■ READING PASSAGE ■
◆ ◆ ◆ ◆ ◆ ◆ ◆

Last weekend there was a race here in our area called the Weeki Wachee Springs Mermaid Race. They actually had three races, a 1mile, a 5K, and a half marathon, I believe. This was the inaugural race for the company organizing the event but I had heard a lot about it through many of the runners that I know and it sounded like a cute event.
But then Hurricane Irma happened and I wondered if they still planned on hosting the event because last year when we were expecting a bad storm at the time of the Clearwater distance classic, they cancelled it, and that was just a storm.
I didn’t hear anything else about the race so I assumed they cancelled it and then a few days later I started to hear from people who had indeed ran it. It hadn’t been cancelled but it had been a disaster. I assumed that the complaints were due to the fact that it was a new race and the organizers were unprepared for all of the entrants and with the hurricane they probably had a lot of support that didn’t show up, and that’s the excuse they used, but that’s not the full story.

◆ ◆ ◆ ◆ ◆ ◆ ◆

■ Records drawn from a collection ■

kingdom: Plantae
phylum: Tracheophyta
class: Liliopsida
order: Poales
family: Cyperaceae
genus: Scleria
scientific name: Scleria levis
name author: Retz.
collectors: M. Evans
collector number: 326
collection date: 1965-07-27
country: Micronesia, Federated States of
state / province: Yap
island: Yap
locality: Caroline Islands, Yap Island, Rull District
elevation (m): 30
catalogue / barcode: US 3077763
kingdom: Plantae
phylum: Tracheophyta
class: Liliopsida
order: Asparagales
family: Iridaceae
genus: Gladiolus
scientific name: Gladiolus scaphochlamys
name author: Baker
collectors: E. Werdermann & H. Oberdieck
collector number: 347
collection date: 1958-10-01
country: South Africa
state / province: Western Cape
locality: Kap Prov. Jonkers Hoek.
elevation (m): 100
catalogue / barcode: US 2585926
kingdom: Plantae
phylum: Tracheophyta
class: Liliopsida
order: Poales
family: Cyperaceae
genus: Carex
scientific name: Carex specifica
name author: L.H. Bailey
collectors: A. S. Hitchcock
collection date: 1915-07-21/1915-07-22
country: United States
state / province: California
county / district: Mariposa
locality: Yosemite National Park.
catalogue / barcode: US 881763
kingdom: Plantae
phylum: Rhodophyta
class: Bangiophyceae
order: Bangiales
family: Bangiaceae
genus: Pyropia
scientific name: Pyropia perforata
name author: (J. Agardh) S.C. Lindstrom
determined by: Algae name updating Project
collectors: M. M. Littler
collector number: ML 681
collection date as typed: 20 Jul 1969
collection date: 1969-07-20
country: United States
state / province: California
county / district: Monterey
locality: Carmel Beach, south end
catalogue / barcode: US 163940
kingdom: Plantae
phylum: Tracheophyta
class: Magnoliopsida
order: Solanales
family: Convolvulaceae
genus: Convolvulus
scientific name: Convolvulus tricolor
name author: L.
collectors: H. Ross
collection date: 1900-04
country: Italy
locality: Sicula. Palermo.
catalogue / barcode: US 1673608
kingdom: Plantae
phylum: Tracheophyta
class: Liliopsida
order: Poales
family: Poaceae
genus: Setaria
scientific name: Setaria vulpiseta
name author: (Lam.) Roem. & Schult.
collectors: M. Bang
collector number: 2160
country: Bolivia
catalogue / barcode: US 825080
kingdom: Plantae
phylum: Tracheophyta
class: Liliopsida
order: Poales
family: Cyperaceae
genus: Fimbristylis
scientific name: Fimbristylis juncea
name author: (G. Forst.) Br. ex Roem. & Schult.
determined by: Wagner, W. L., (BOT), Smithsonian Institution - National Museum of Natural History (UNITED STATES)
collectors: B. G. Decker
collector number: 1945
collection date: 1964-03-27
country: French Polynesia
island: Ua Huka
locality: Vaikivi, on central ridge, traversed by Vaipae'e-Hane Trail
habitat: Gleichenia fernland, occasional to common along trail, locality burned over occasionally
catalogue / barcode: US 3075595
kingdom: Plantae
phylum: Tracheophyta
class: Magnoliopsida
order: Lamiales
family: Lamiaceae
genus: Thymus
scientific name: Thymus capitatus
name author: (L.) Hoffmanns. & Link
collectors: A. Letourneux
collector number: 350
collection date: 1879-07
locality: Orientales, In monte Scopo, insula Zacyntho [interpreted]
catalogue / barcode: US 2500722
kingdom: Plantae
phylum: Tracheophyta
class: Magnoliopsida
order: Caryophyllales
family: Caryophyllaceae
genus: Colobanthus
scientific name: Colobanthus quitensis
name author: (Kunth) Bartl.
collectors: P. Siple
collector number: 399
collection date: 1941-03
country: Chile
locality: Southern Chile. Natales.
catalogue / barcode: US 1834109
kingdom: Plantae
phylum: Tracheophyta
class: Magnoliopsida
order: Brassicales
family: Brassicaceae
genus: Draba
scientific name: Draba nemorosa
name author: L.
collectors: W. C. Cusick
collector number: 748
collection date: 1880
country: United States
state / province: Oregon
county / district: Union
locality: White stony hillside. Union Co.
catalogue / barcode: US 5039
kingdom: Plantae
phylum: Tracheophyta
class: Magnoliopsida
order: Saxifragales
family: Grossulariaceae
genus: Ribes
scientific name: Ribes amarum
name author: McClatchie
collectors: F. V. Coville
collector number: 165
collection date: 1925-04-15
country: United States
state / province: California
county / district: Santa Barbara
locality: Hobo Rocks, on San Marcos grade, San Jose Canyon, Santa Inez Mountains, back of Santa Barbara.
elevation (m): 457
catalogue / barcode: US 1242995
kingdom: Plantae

◆ ◆ ◆ ◆ ◆ ◆ ◆

■ AIM OF THE TASK ■
Repeat word for word the part of the race post that begins at the words "Last weekend there" and stops after "a cute event.". None of the items is needed.

■ OUTPUT ■
Last weekend there was a race here in our area called the Weeki Wachee Springs Mermaid Race. They actually had three races, a 1mile, a 5K, and a half marathon, I believe. This was the inaugural race for the company organizing the event but I had heard a lot about it through many of the runners that I know and it sounded like a cute event.